Granite does not stain easily. Actually, due to its composition, granite qualifies as impervious to water and is frequently used for building façade panels and other types of exterior work. If an evaporable liquid like water is left on the surface of a granite countertop, it can absorb into the stone and leave a dark spot that will disappear as soon as the liquid evaporates. Liquids like oil can leave a stain if left to soak into unsealed stone. Stains from oils used in a kitchen are easily repairable with a poultice.
Granite polish can wear off.
The polish on your granite countertop is polished like glass. There is nothing applied to the surface to make it shiny. Being highly scratch resistant, with normal use, granite will not show wear.
High heat can damage granite.
With normal use, nothing you do in your kitchen could generate enough heat to damage your granite countertops. For safety reasons, however, it would be unwise to place a very hot item onto a cold granite countertop. If you have a glass dish, the thermal shock could cause it to shatter. It is always a good practice to use trivets for hot items.

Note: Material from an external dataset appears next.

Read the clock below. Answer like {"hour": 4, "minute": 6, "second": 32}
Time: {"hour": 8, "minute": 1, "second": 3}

All granites are the same.
All granites are not the same and some suppliers mistakenly mislabel stones as granite that aren’t. Being a natural product composed of a variety of minerals in different concentrations; different granites have varying density, porosity and even scratch resistance. Your stone fabricator should know these differences and communicate them to you. However, even though there are differences, most types of granite perform similarly.

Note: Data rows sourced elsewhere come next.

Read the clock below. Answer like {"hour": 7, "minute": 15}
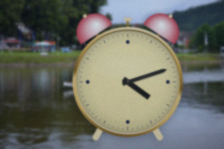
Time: {"hour": 4, "minute": 12}
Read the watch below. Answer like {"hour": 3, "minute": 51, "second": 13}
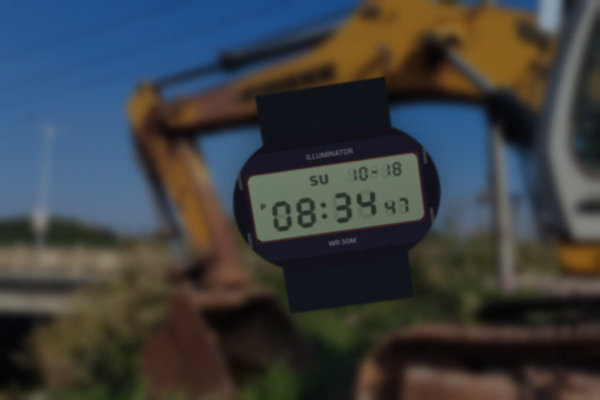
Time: {"hour": 8, "minute": 34, "second": 47}
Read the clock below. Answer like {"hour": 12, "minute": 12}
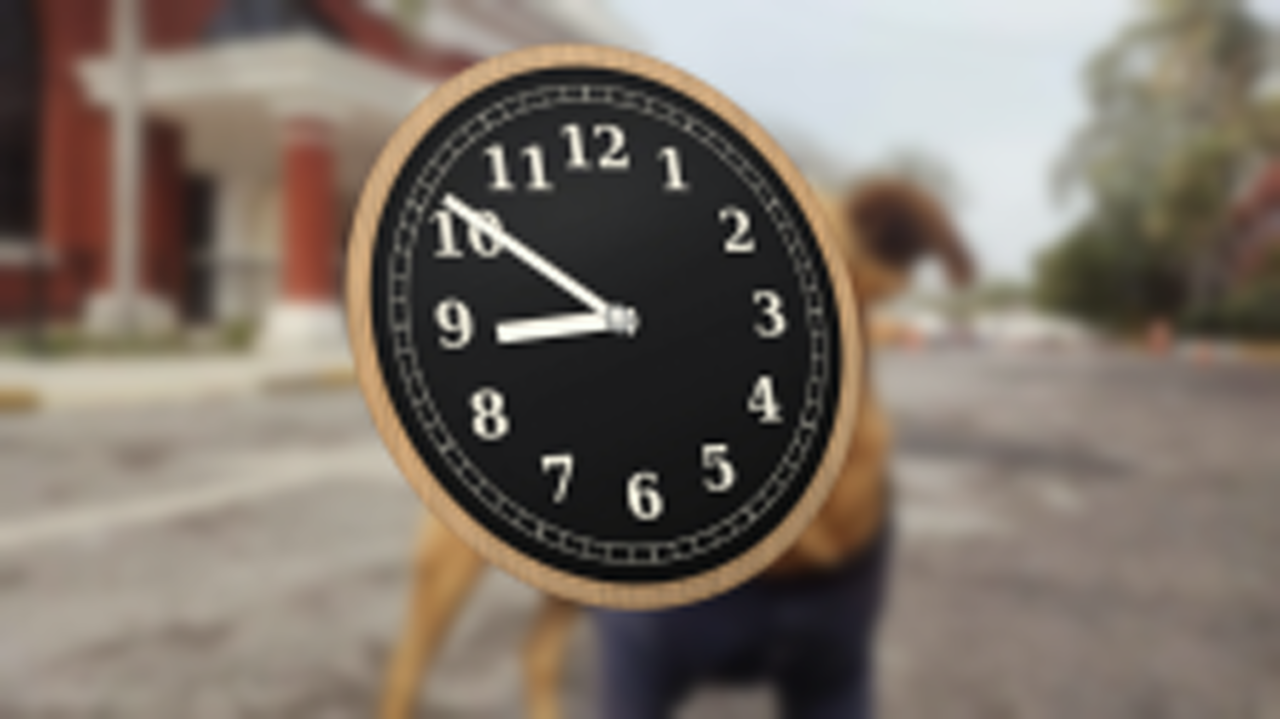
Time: {"hour": 8, "minute": 51}
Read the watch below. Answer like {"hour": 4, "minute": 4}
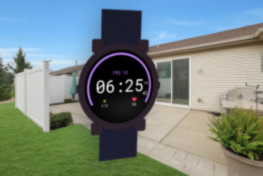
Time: {"hour": 6, "minute": 25}
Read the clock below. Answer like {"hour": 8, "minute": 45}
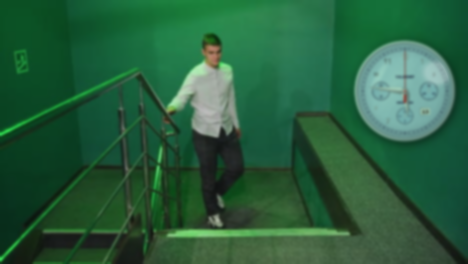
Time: {"hour": 5, "minute": 46}
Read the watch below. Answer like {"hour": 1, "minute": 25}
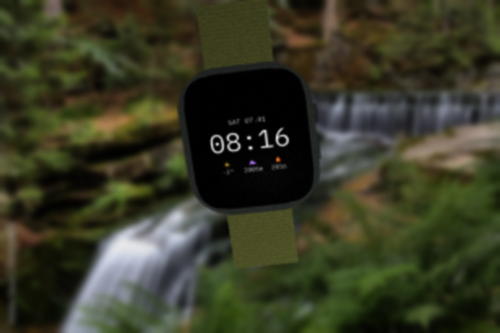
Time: {"hour": 8, "minute": 16}
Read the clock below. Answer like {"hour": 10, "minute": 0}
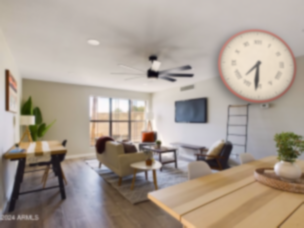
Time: {"hour": 7, "minute": 31}
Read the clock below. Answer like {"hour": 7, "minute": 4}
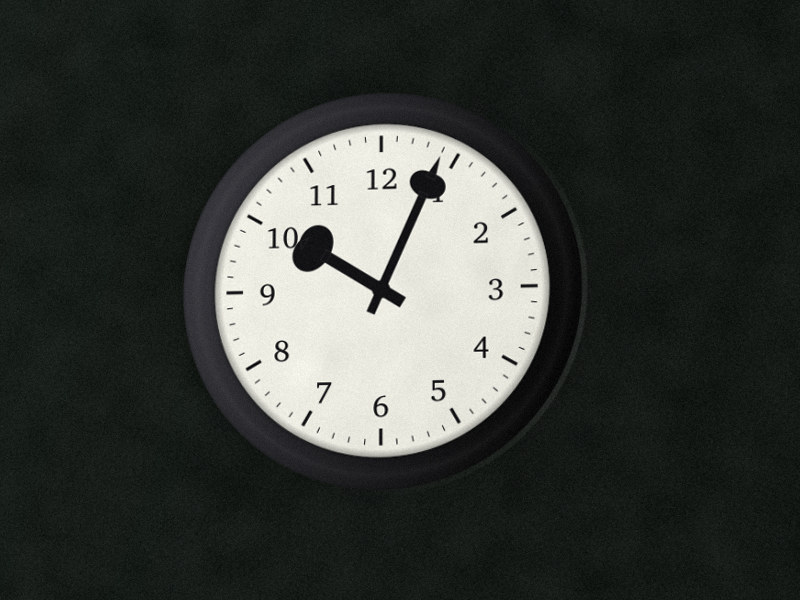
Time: {"hour": 10, "minute": 4}
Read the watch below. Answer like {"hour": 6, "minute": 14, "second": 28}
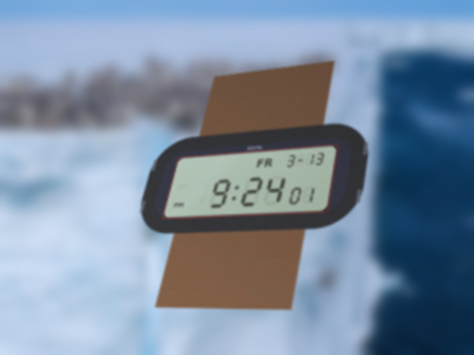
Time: {"hour": 9, "minute": 24, "second": 1}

Marble is not good for kitchen use.
Marble is fine for kitchen countertops so long as the customer is educated and knows what to expect. Marble is softer than granite and much easier to scratch; it reacts with acids and it stains easier. Marble, especially white marble, has become very popular in kitchens in the last couple years. Marble will patina over time and take on an “antique” type of look that many customers find desirable. We recommend honing the marble and sealing it every six months. Sealing marble will not protect it from being etched by acids, which can dull the finish and show marks.
The pores in natural stone hold bacteria.
There are bacteria everywhere. This can include laminate, quartz and solid surface tops. The best way to guard against bacteria is to clean your countertops with anti-bacterial soap and water regularly.